[Records from a data source]
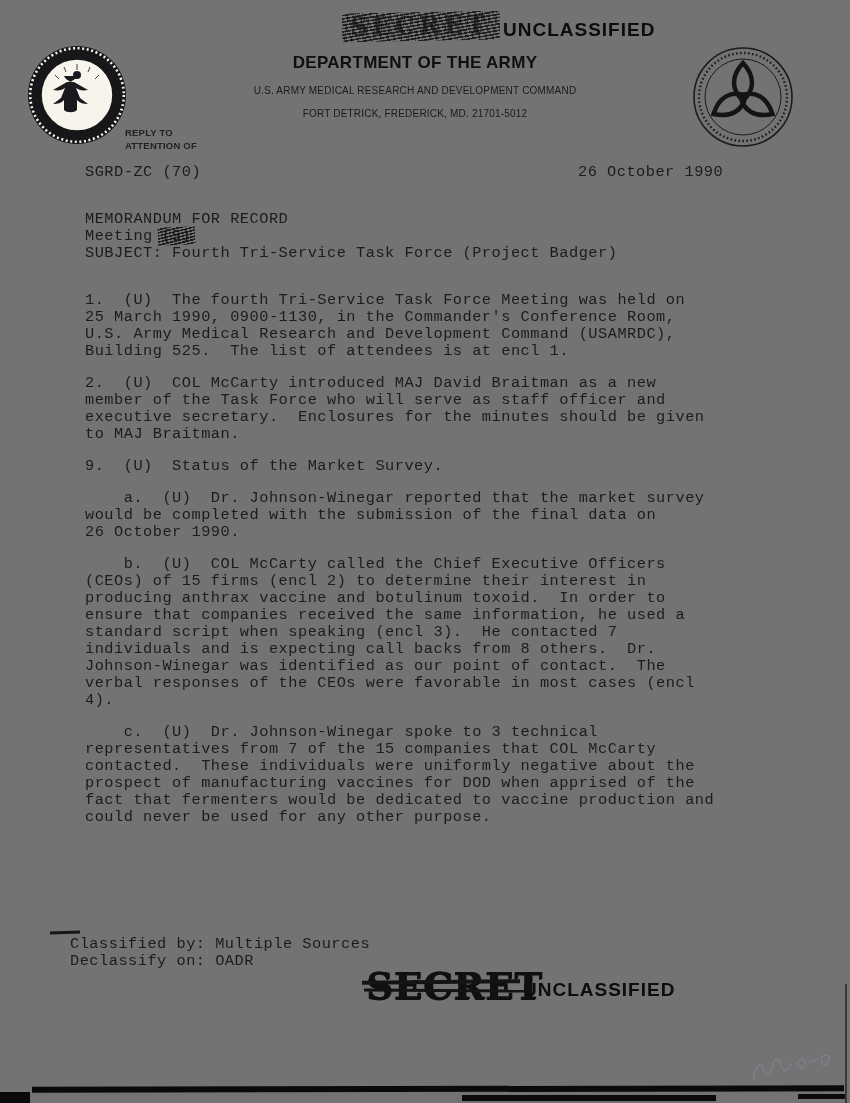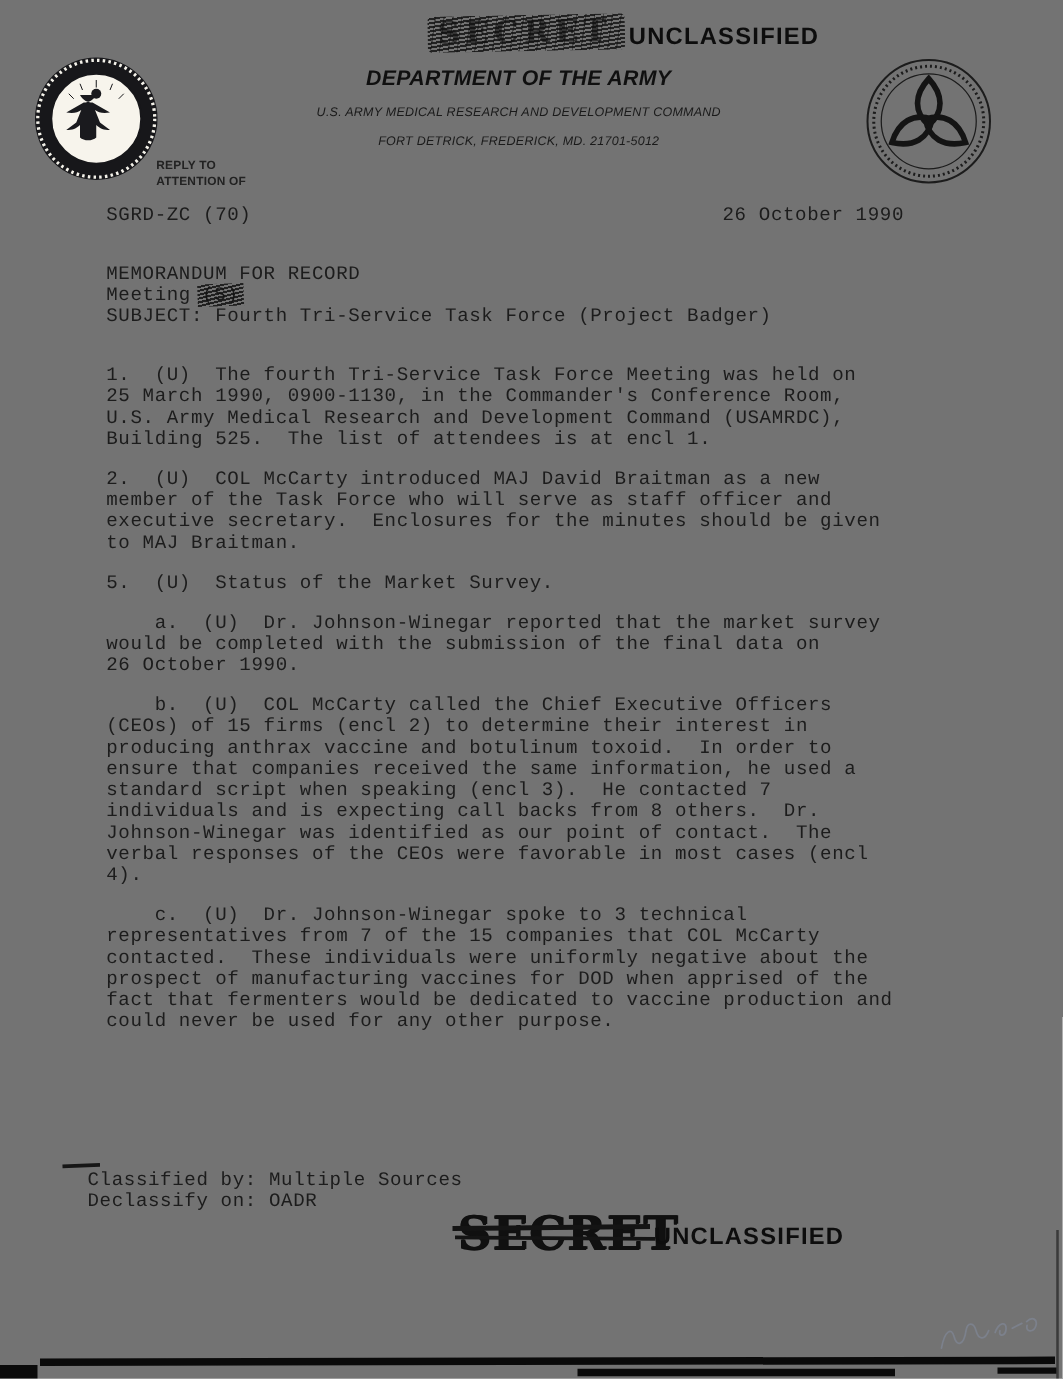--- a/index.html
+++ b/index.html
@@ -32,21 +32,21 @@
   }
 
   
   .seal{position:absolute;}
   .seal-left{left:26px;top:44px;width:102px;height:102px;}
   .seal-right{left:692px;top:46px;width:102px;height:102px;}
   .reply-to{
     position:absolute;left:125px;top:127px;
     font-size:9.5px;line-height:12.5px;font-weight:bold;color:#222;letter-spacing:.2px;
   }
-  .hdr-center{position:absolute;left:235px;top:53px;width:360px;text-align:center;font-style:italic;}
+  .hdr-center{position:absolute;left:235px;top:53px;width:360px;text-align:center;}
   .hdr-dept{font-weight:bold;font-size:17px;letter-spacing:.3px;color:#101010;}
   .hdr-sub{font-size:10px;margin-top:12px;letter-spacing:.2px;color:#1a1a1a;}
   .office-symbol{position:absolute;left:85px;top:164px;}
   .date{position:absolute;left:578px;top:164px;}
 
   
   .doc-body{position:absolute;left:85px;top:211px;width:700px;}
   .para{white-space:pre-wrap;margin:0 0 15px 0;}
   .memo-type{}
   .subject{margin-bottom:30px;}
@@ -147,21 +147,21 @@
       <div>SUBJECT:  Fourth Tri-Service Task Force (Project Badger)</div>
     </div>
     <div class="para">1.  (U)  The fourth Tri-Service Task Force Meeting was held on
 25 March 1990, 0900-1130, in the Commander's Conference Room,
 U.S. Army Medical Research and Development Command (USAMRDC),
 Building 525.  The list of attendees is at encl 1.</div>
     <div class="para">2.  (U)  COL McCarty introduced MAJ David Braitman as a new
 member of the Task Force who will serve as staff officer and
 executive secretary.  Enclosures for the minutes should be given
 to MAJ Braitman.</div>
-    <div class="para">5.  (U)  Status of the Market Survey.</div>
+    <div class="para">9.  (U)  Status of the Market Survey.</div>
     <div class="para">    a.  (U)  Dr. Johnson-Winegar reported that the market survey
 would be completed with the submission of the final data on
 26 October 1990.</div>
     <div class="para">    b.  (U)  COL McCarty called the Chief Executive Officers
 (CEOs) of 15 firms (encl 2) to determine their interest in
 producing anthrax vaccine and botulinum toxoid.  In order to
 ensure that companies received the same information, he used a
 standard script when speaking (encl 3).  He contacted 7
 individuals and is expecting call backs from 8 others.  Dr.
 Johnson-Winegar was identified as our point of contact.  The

(EXERCISE GOAL):
Starting at the line that contains "was held on", copy each line through the last one in the records, exactly, and output nothing else.

(EXERCISE OUTPUT):
     <div class="para">1.  (U)  The fourth Tri-Service Task Force Meeting was held on
 25 March 1990, 0900-1130, in the Commander's Conference Room,
 U.S. Army Medical Research and Development Command (USAMRDC),
 Building 525.  The list of attendees is at encl 1.</div>
     <div class="para">2.  (U)  COL McCarty introduced MAJ David Braitman as a new
 member of the Task Force who will serve as staff officer and
 executive secretary.  Enclosures for the minutes should be given
 to MAJ Braitman.</div>
-    <div class="para">5.  (U)  Status of the Market Survey.</div>
+    <div class="para">9.  (U)  Status of the Market Survey.</div>
     <div class="para">    a.  (U)  Dr. Johnson-Winegar reported that the market survey
 would be completed with the submission of the final data on
 26 October 1990.</div>
     <div class="para">    b.  (U)  COL McCarty called the Chief Executive Officers
 (CEOs) of 15 firms (encl 2) to determine their interest in
 producing anthrax vaccine and botulinum toxoid.  In order to
 ensure that companies received the same information, he used a
 standard script when speaking (encl 3).  He contacted 7
 individuals and is expecting call backs from 8 others.  Dr.
 Johnson-Winegar was identified as our point of contact.  The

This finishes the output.